The “Epic Poetry” Of The Green Revolution

A reader writes:

The photo of the Iranian men wearing green hijabs to honor Majid Tavakoli made me think of the great Middle English epic Sir Gawain and the Green Knight.

During his quest, Gawain broke his promise to share everything he acquired in Sir Bertilak's castle in order to conceal and keep a lady's green girdle, which he was told had the magical power to save his life. For that very human and understandable lapse in chivalry, the Green Knight nicked Gawain's neck slightly with his axe, when he would otherwise have spared him entirely. Ashamed of his partial failure, Gawain wore the girdle as a baldric and told the whole court at Camelot of his shame. Impressed by his bravery and humility, all the Knights of the Round Table decided from that day forth to wear green baldrics in fellowship with Gawain, to honor him.

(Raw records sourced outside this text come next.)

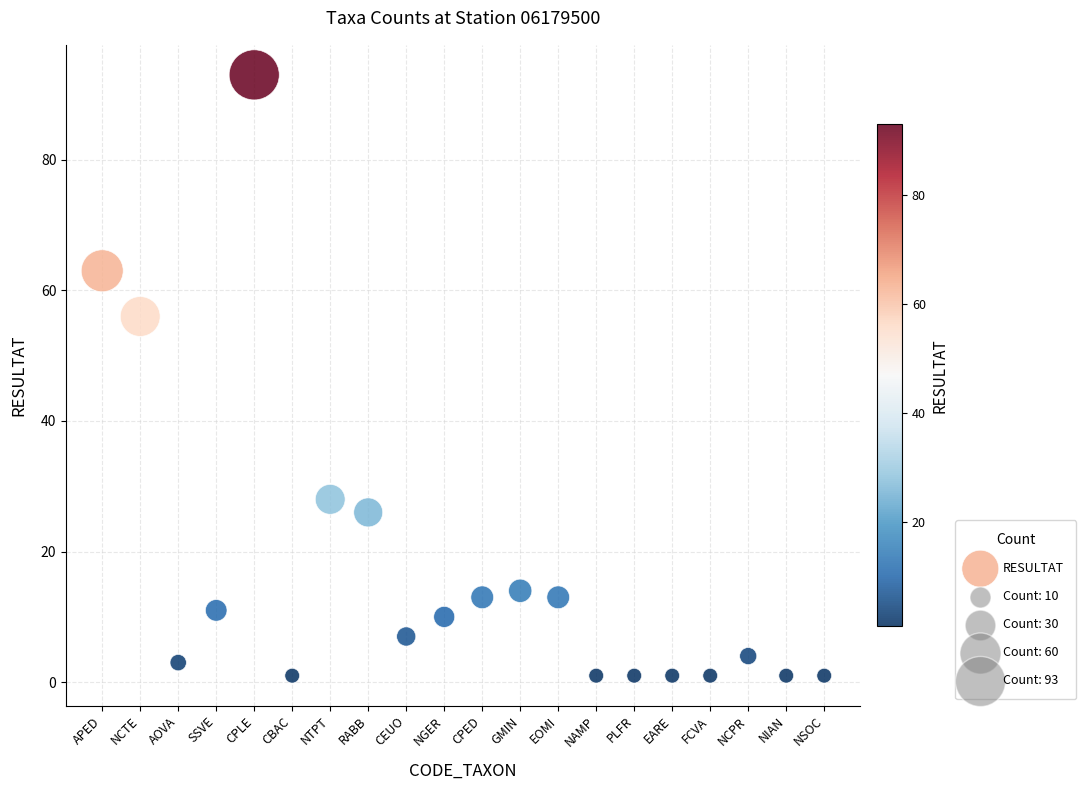

What Y value in the scatter plot is closest to 47?

56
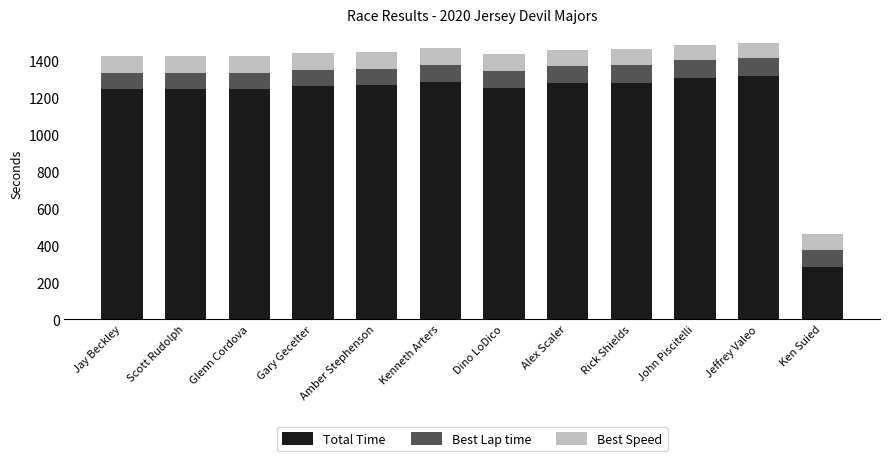

How many data points in Total Time are above 1267?

6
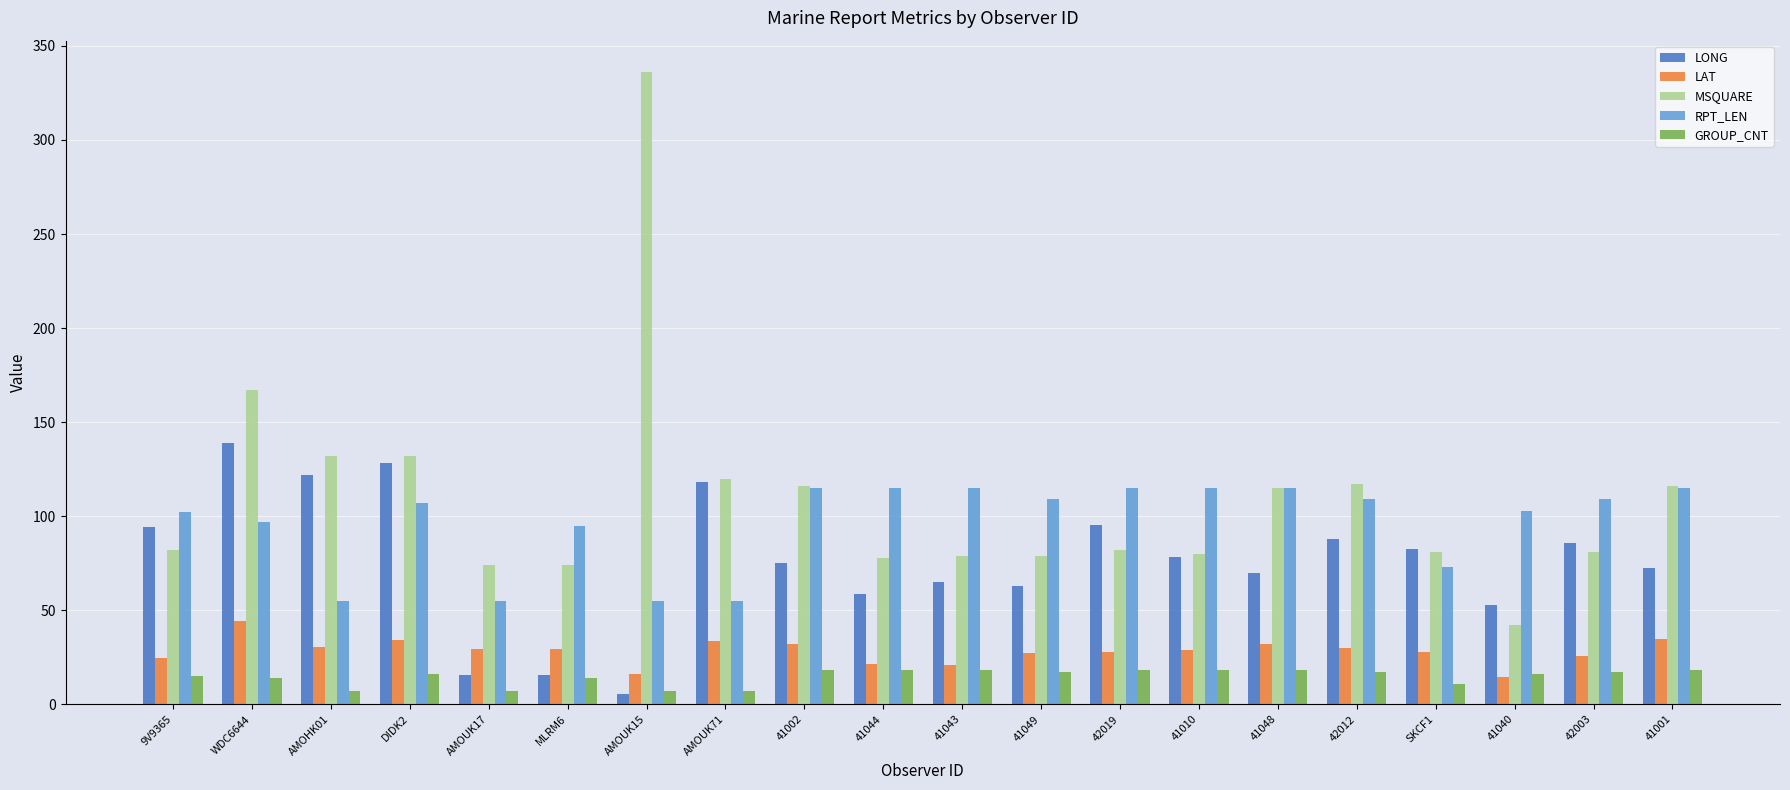

What is the minimum value shown in the chart?

5.7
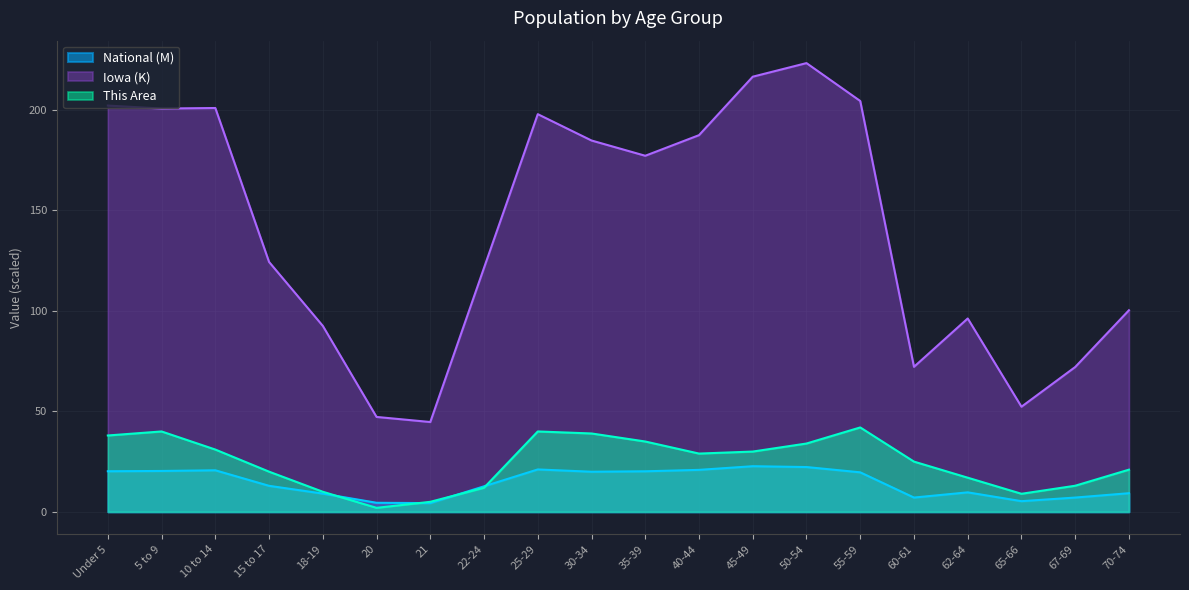

Which category has the highest value across all series?

50-54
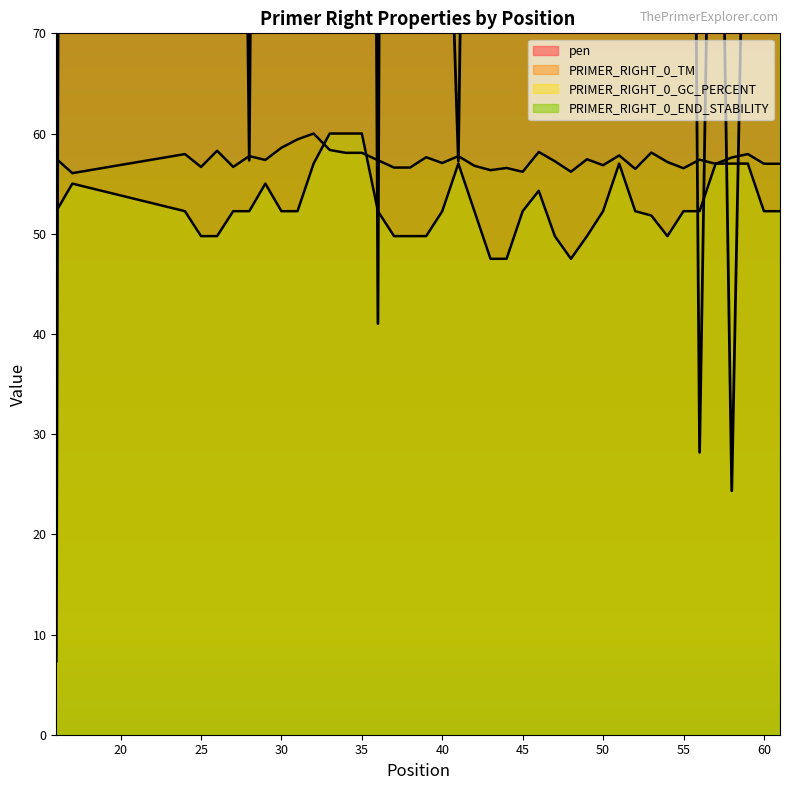

Rank the series at 39 from highest to lowest value.

PRIMER_RIGHT_0_END_STABILITY, pen, PRIMER_RIGHT_0_TM, PRIMER_RIGHT_0_GC_PERCENT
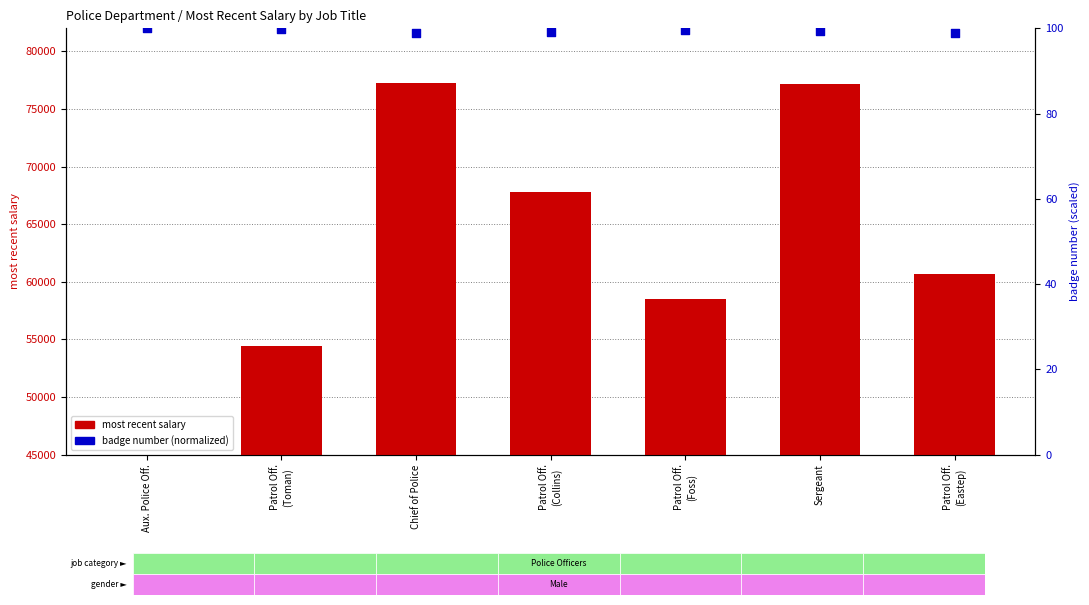

Which series has the largest total across all categories?

most recent salary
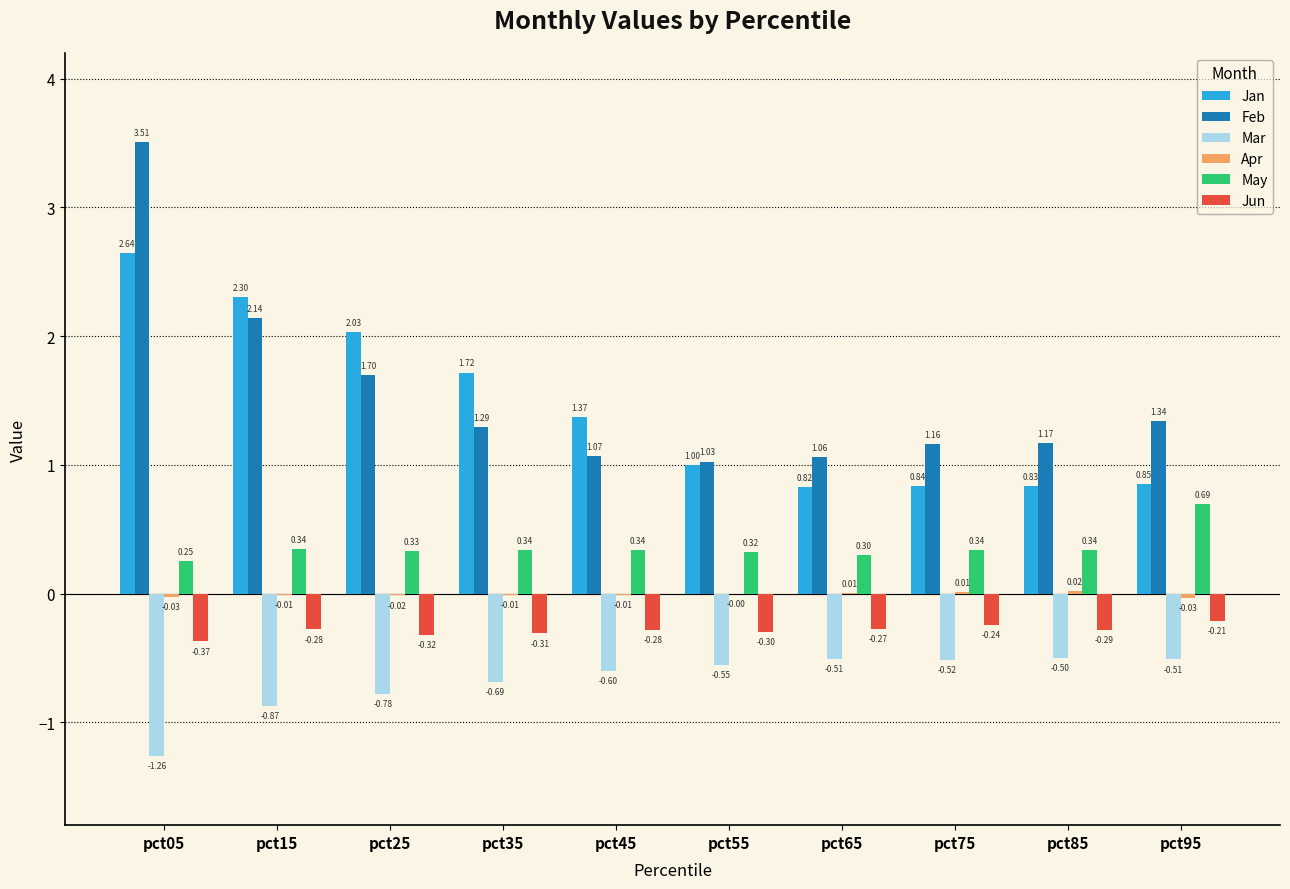

What is the sum of the Feb values at pct95 and pct75?

2.5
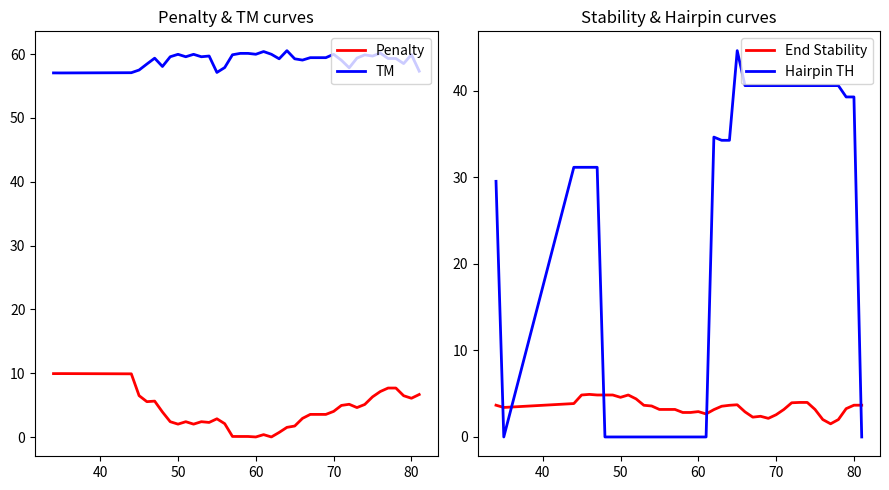

True or false: TM and Penalty intersect in this chart.

False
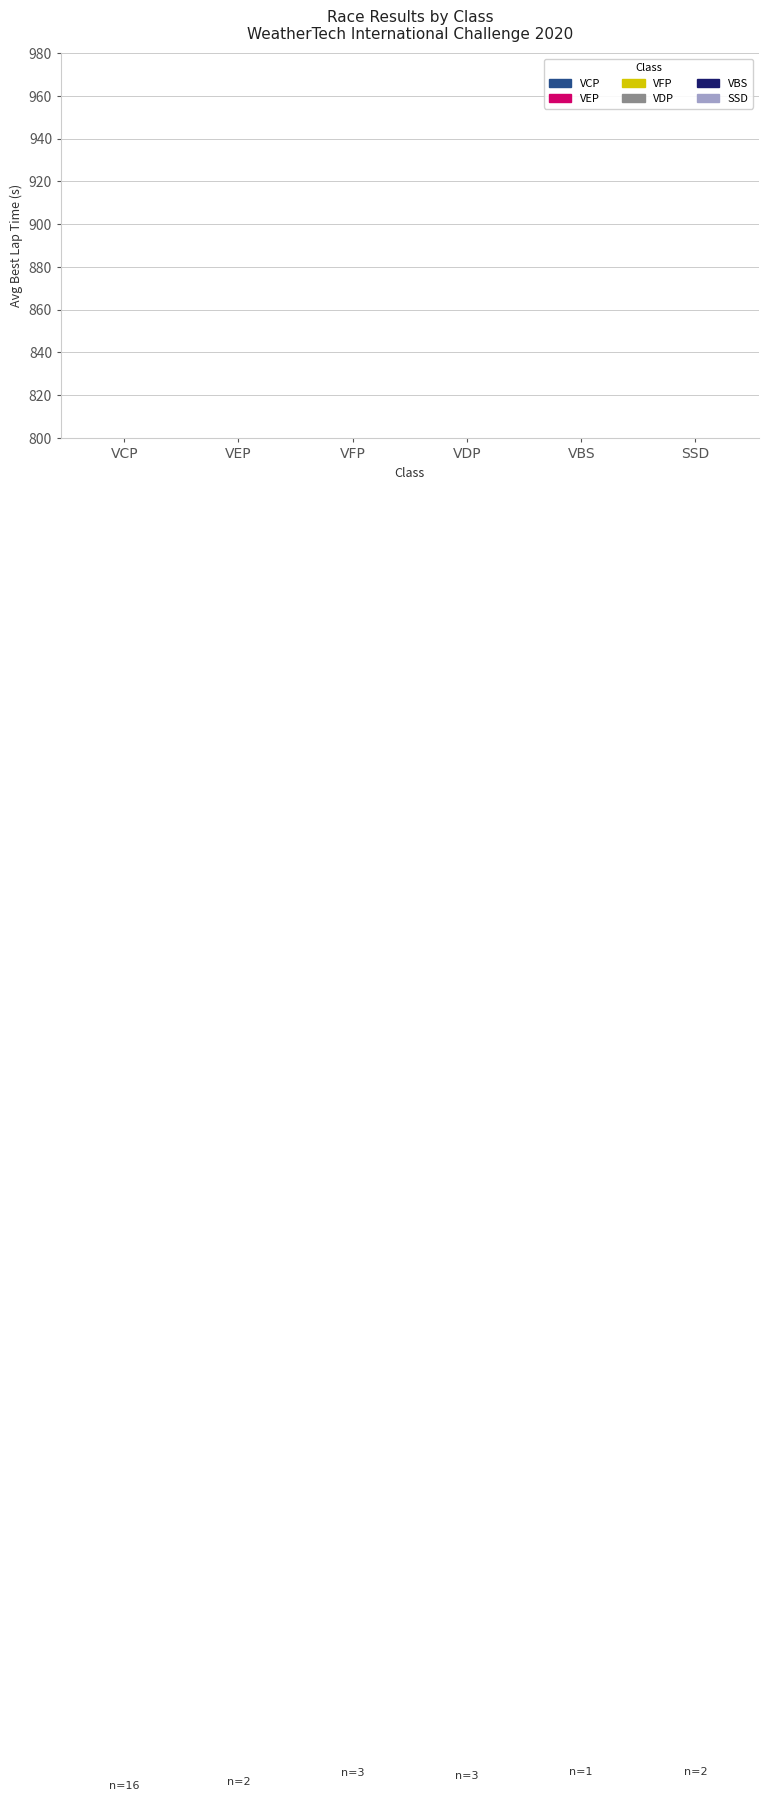

What is the greatest value displayed?

173.7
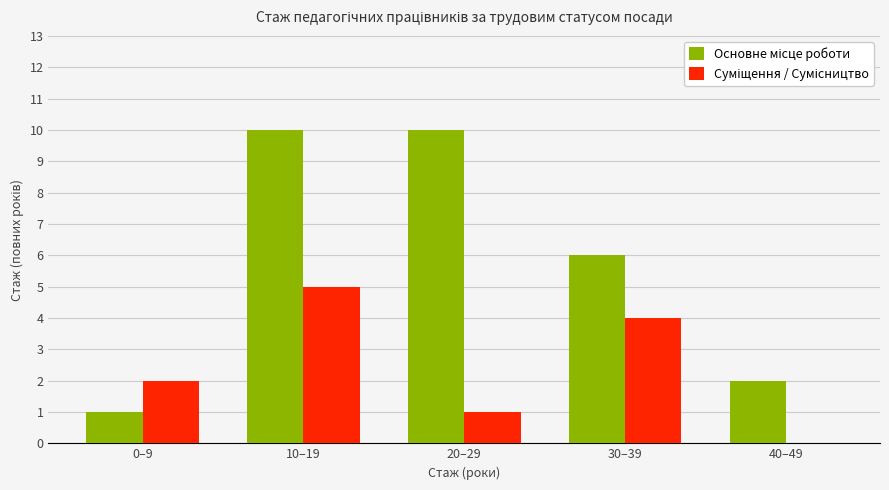

At which category is the sum across all series the highest?

10–19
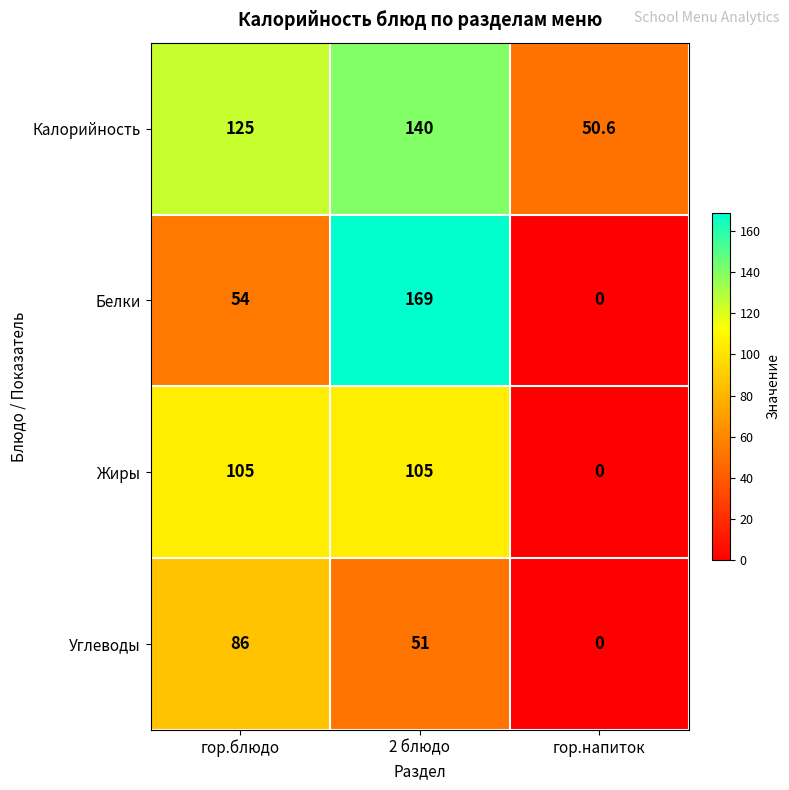

What is the spread (max minus min) of values at гор.напиток?

50.6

They are very different stories from very different times and cultures, but the parallels — a hunted man wearing a woman's garment to escape mortal danger, that fact being held up as a mark of shame, and his peers wearing similar garments (green, even) to turn them into a badge of honor — are fascinating to me.  I wonder if the Gawain story once had some basis in fact, and if the heroes of the Green Revolution will one day be the subject of Persian epic poetry.

On Funding Wars, Ctd

A reader writes:

I think your reader who said the “Greatest Generation” weren’t superheroes because they sat idly by as the war in Europe – and in the Far East, too – had been raging for two years misses a key point. The “Greatest Generation” who fought and died (like my uncle) were not the politicians, opinion makers, power brokers and celebrities of the day who demanded isolation. In fact, I doubt most of those men ever saw a battlefield. They were too old. The “Greatest Generation” were kids. Many of them weren’t even old enough to vote in the 1940 presidential election. These young men – and women – were very much superheroes in just the same way the volunteers of today are.

Yglesias Award Nominee

"President Obama’s Nobel address didn’t add to (or better articulate) what others have said about these matters. But that doesn’t mean Obama’s speech wasn’t impressive. It was, in terms of its ambition, in its willingness to address a morally complicated matter in a serious way, and in the judgments at which Obama finally arrived. He provided — for the first time, really — a strong moral justification for his decision to send troops to Afghanistan. Barack Obama is our commander-in-chief. Of all his responsibilities, that is primus inter pares. And it is a responsibility he seems to have fully embraced," – Peter Wehner, NRO.